Кстати, Илья в одной былине сам говорит, как относится былинная мораль к подобным переменам общественного положения без чудес:
Не дай Боже делать из боярина – холопа,
Из холопа – дворянина, из попа – палача…
Чудо – это одно, это вмешательство Воли, предопределившей все в этом мире, в том числе и отличия каст-«родов». А вот посягать на это человеку – «не дай Боже».
Но я не буду особенно на всем этом задерживаться. Нет, я просто-напросто спрошу – а как часто с момента исцеления Илья показан в былине за пресловутым «созидательным трудом»? А Микула – после встречи с Вольгой и вступления к князю «во товарищи»? Читатель, если вы знакомы с былинами, вы и сами знаете ответ – никогда.
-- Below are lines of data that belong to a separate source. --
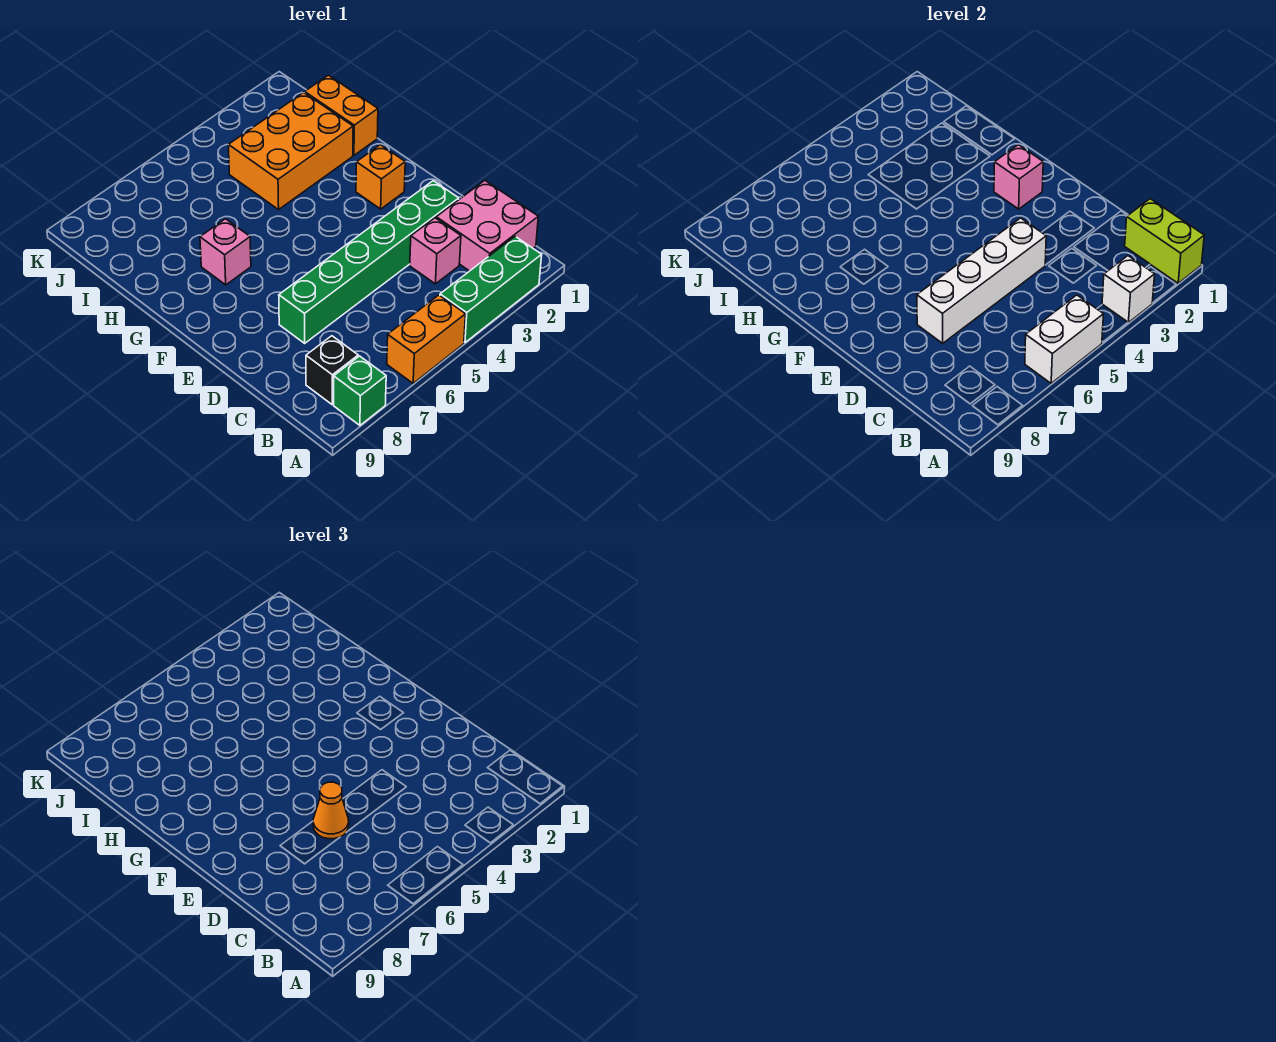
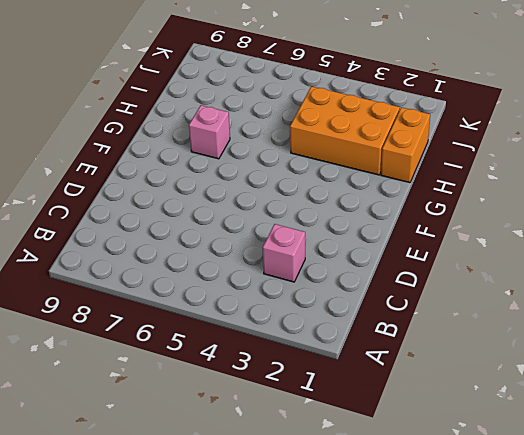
none -> green brick A2:A4 level 1
none -> orange brick A5:A6 level 1
none -> green brick A8 level 1

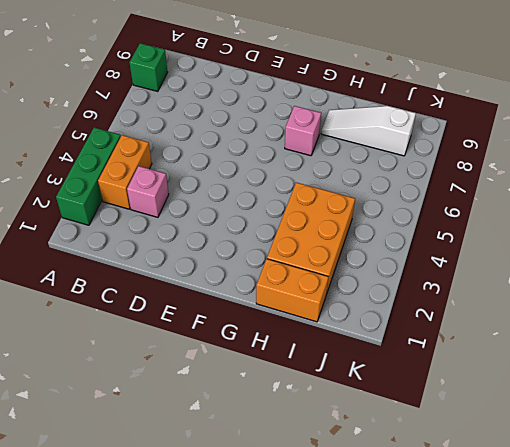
orange brick B3:B4 level 1 -> orange brick A5:A6 level 1
white slope H8:J8 level 1 top J -> none
none -> pink brick B1:C2 level 1
none -> black brick B8 level 1
none -> green brick D2:D7 level 1

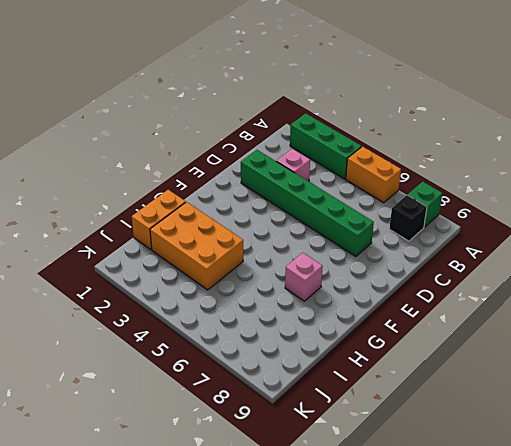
none -> pink brick B1:C2 level 1
none -> orange brick F2 level 1
none -> lime brick A1:B1 level 2

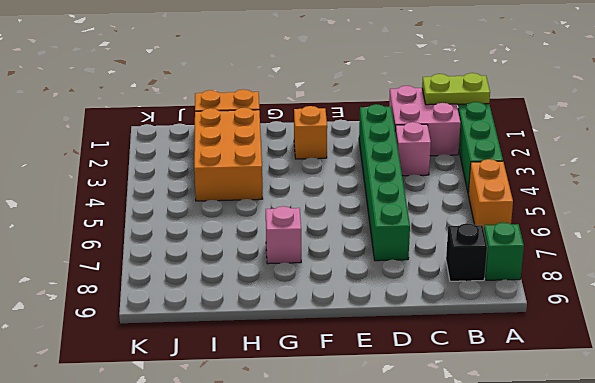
lime plate A1:B1 level 2 -> lime brick A1:B1 level 2
none -> white brick A3 level 2
none -> white brick A5:A6 level 2
none -> white brick D4:D7 level 2

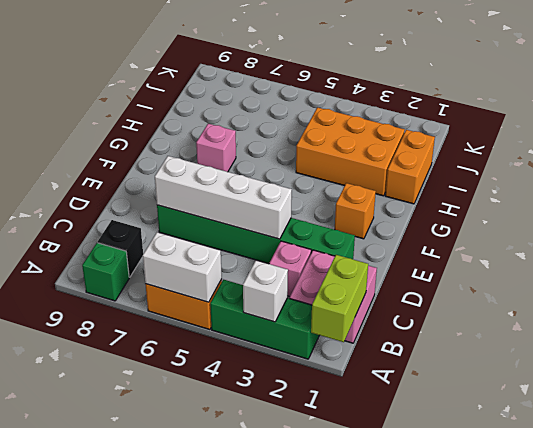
none -> pink brick F2 level 2
none -> orange cone D6 level 3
В былине про исцеление Ильи его мать, наблюдая, как выздоровевший и наполнившийся небывалой силой сын расчищает лес под пашню, грустно произносит:
Видно, дите будет нам не кормилицо,
Станет ездить, видно, по полю чистому…
То же в других вариантах произносит отец: «Этот, видно, сын у меня будет ездить во чистом поле, во чистом поле будет поляковать, и не будет ему поединщика». А казалось бы – почему? Ну, повоюет, а потом – как впоследствии и будут поступать отслужившие солдаты – снова к крестьянским хлопотам, за плуг, за косу, за плотницкий топор. Но былина четко говорит – так нельзя. Ставший воином никогда не будет хлеборобом.
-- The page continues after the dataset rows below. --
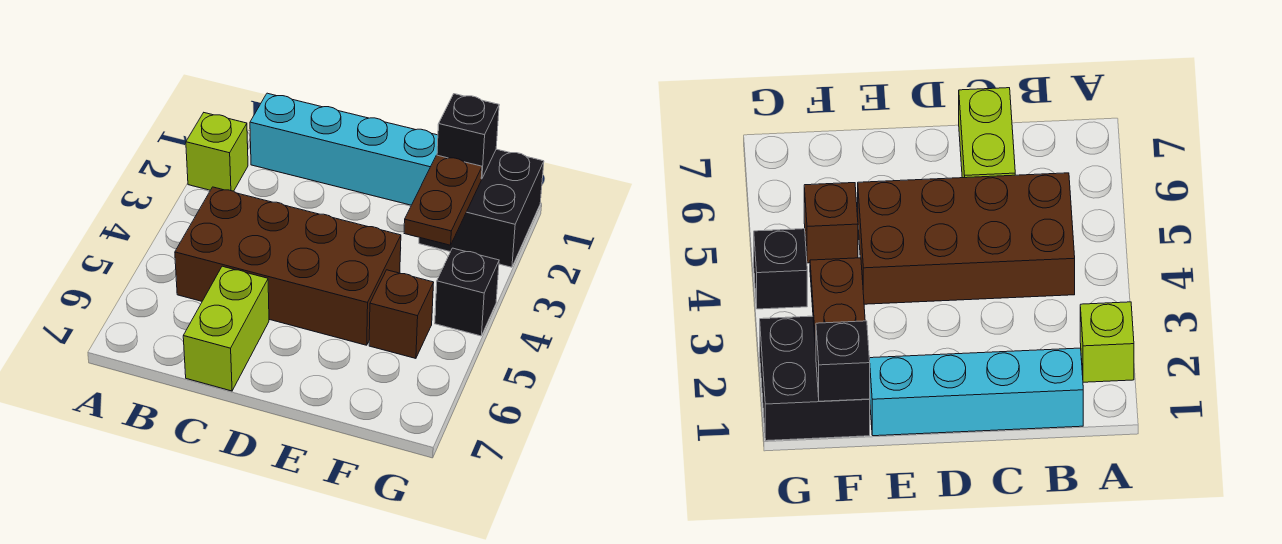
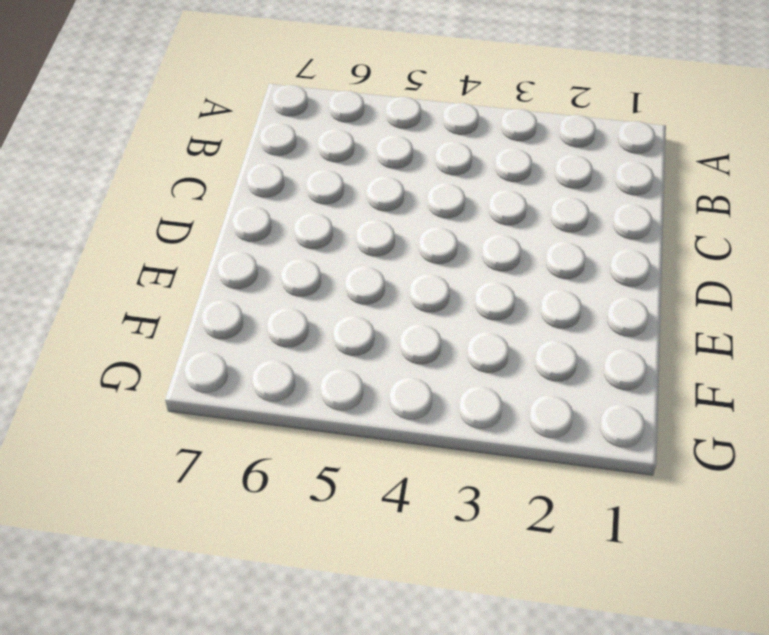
none -> lime brick A2 level 1
none -> cyan brick B1:E1 level 1

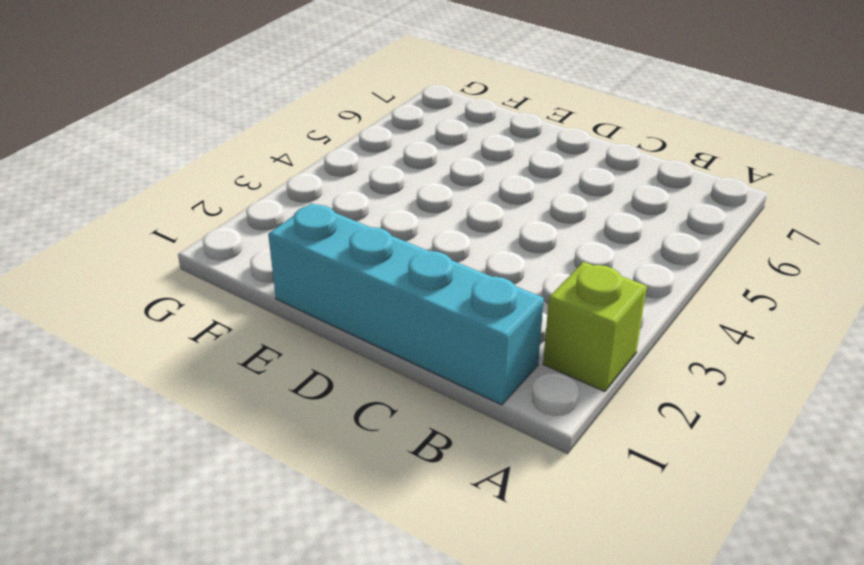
none -> brown brick B4:E5 level 1
none -> lime brick C6:C7 level 1

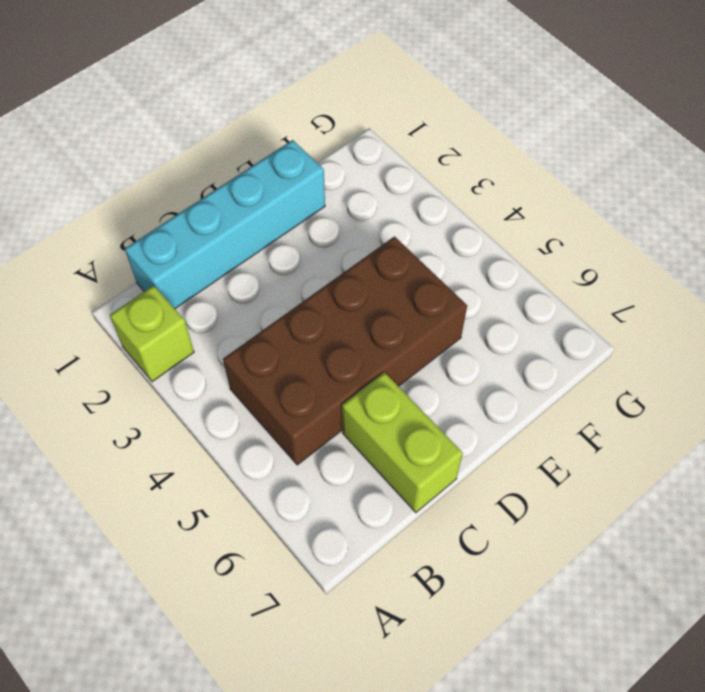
none -> black brick F1:G2 level 1
none -> brown brick F5 level 1

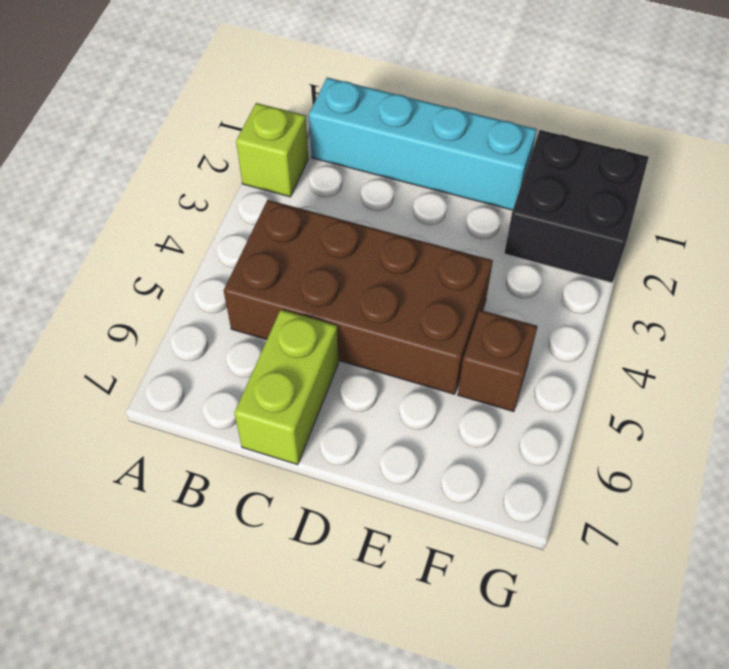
none -> black brick G4 level 1
none -> black brick F1 level 2

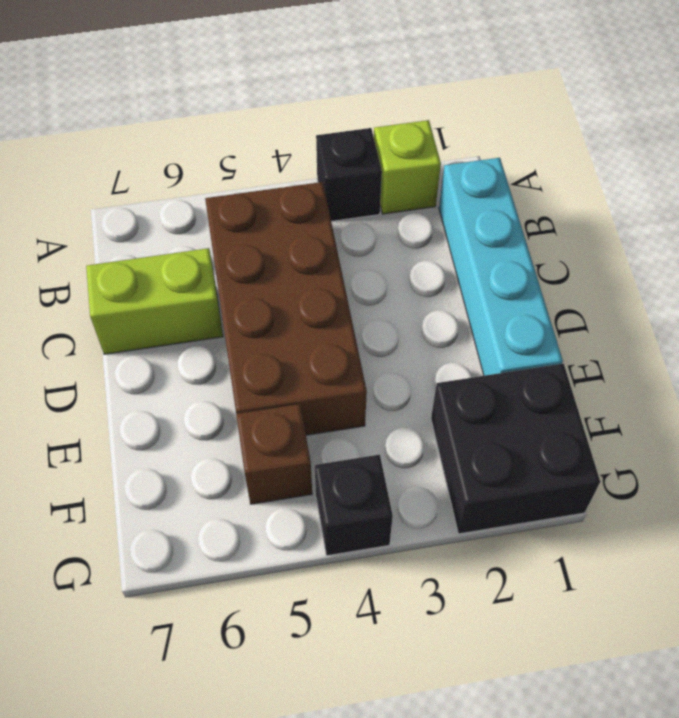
black brick A3 level 1 -> black brick F1 level 2
none -> brown plate F2:F3 level 2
Микула, приняв предложение князя стать его спутником, навсегда расстается с сохою, иногда даже закидывает ее на небо. Он прощается с нею, говоря, что ему не придется больше пахать. Кем бы ни был человек изначально, став (чудом, как мы говорили; другого пути былины не предполагают) воином, он больше не может уже прикасаться к орудиям пресловутого «производительного труда». Даже в крестьянской обработке былины ясно говорят – человек ИЛИ воин, ИЛИ пахарь. Удачное совмещение этих занятий возможно разве что в кинофильме-сказке советских режиссеров Роу или Птушко – но не в реальной жизни, и не в эпосе, созданном людьми, знавшими, что такое война, и сохранявшемся людьми, знавшими, что такое труд пахаря.
Да и отчего бы не знать о невозможности такого сочетания русским певцам, когда еще в XVII веке донские казаки, к которым хлынула из взбаламученной Смутным Временем центральной России толпа переселенцев, нарушая их привычные обычаи, постановили: «А егда кто из казаков станет землю пахать и хлеб сеять, того казака бить и грабить». Там, на окраине Русской земли, сохранились старые обычаи, и не зря за пределами расселения новгородцев разве что на казачьем Тихом Дону сохранились песни на былинные сюжеты.
В чем же дело, откуда эта «укоризну творишь… роду своему»? Во всяком случае, речь не о презрении к труду и труженикам. Здесь дело совсем иное – скажем, викинги ничуть не презирали своих женщин, но даже одна деталь женской одежды или украшение на мужчине могли стать вечным позором, поводом для развода, и не было для норманна оскорбления непростительней, чем сравнение с женщиной (поэтому, кстати, норманны, в отличие от славян, не носили серег). Кастовое общество – мы уже говорили об этом – как раз отличалось меньшим презрением к низшим, чем позднейшее классовое, будь то классические рабовладельцы античности, феодалы Средневековья или буржуа Нового Времени. Голова – если в ней есть хоть чуть-чуть мозгов – не презирает свои ноги.